Documentation |
Probabilistic principal component analysis
[coeff,score,pcvar] = ppca(Y,K) returns the principal component coefficients for the n-by-p data matrix Y based on a probabilistic principal component analysis (PPCA). It also returns the principal component scores, which are the representations of Y in the principal component space, and the principal component variances, which are the eigenvalues of the covariance matrix of Y, in pcvar.
Each column of coeff contains coefficients for one principal component, and the columns are in descending order of component variance. Rows of score correspond to observations, and columns correspond to components. Rows of Y correspond to observations and columns correspond to variables.
Probabilistic principal component analysis might be preferable to other algorithms that handle missing data, such as the alternating least squares algorithm when any data vector has one or more missing values. It assumes that the values are missing at random through the data set. An expectation-maximization algorithm is used for both complete and missing data.
[coeff,score,pcvar] = ppca(Y,K,Name,Value) returns the principal component coefficients, scores, and variances using additional options for computation and handling of special data types, specified by one or more Name,Value pair arguments.
For example, you can introduce initial values for the residual variance, v, or change the termination criteria.
[1] Tipping, M. E., and C. M. Bishop. Probabilistic Principal Component Analysis. Journal of the Royal Statistical Society. Series B (Statistical Methodology), Vol. 61, No.3, 1999, pp. 611–622.

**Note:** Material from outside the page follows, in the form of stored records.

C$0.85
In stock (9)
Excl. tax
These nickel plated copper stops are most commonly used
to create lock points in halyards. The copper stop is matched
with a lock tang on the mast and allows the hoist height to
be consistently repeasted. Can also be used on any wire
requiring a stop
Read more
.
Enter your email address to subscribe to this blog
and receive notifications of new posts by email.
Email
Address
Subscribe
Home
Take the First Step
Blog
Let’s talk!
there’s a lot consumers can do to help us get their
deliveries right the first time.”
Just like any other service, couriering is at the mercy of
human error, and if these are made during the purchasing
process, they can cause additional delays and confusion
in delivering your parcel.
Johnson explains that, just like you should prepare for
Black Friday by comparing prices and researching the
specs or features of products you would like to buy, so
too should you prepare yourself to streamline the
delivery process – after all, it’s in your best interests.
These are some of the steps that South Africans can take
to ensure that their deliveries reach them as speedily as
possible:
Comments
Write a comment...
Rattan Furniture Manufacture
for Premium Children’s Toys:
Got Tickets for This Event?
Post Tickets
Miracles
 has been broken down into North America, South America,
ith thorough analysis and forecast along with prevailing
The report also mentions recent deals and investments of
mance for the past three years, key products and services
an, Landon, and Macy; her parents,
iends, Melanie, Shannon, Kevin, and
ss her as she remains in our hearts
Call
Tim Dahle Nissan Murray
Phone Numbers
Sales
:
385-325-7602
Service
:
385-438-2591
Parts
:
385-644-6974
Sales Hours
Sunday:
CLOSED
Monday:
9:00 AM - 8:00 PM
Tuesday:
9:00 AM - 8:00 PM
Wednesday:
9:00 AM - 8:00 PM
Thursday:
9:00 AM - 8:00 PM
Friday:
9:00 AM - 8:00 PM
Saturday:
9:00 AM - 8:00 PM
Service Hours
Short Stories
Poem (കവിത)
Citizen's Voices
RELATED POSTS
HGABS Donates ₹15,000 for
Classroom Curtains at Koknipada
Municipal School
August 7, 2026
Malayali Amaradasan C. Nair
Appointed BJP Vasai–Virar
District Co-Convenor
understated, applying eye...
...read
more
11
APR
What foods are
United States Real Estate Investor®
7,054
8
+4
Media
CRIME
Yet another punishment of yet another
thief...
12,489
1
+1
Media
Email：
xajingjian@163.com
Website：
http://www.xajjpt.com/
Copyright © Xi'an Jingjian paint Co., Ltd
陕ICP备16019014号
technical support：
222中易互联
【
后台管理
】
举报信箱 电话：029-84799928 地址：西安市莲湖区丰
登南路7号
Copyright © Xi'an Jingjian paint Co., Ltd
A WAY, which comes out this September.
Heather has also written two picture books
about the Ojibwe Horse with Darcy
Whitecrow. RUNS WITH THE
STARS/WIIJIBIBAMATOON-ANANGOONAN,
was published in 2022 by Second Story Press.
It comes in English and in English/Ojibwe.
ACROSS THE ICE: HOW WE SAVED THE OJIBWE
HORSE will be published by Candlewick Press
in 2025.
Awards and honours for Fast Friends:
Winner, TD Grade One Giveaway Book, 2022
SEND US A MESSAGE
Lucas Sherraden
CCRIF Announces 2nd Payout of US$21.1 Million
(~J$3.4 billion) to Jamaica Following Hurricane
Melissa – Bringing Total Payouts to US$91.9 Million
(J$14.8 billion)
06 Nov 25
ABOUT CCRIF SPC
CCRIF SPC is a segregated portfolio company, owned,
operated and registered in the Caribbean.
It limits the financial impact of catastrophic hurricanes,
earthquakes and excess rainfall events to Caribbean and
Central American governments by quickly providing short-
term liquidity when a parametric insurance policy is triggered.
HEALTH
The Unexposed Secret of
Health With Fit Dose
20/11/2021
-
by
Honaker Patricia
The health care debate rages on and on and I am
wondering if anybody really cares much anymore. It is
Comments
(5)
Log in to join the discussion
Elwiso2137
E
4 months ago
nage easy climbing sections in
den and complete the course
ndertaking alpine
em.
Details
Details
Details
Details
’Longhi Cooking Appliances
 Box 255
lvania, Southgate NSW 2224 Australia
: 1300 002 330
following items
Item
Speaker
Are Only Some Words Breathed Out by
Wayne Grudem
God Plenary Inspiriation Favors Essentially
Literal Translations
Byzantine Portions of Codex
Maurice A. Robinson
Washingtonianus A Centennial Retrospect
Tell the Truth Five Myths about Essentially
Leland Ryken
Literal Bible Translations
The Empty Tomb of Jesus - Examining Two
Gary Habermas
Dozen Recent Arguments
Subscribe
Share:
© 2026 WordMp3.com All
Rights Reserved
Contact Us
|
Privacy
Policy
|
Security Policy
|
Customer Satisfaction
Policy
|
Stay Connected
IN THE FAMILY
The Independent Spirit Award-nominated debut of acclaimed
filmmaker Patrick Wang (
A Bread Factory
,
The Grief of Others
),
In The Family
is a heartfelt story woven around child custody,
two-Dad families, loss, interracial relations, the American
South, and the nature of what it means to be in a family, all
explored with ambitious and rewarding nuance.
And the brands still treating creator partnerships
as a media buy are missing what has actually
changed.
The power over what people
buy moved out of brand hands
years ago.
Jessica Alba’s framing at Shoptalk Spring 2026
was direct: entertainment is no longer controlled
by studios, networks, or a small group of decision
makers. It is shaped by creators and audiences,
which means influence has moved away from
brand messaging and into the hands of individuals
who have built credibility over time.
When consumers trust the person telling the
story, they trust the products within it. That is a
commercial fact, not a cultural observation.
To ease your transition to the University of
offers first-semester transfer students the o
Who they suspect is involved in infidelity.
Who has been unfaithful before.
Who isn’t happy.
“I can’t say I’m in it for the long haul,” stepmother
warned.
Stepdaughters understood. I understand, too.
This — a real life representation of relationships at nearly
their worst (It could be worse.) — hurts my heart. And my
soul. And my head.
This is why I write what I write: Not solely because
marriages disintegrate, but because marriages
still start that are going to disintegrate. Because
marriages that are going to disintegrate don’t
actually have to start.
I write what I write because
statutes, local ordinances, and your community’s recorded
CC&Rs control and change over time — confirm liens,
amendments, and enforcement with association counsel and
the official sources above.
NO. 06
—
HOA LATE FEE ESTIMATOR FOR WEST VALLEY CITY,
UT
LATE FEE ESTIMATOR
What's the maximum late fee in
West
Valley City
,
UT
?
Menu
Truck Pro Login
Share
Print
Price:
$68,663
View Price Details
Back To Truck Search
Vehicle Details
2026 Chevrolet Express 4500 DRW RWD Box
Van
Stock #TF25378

[2] Roweis, S. "EM Algorithms for PCA and SPCA." In Proceedings of the 1997 Conference on Advances in Neural Information Processing Systems. Vol.10 (NIPS 1997), Cambridge, MA, USA: MIT Press, 1998, pp. 626–632.
[3] Ilin, A., and T. Raiko. "Practical Approaches to Principal Component Analysis in the Presence of Missing Values." J. Mach. Learn. Res.. Vol. 11, August, 2010, pp. 1957–2000.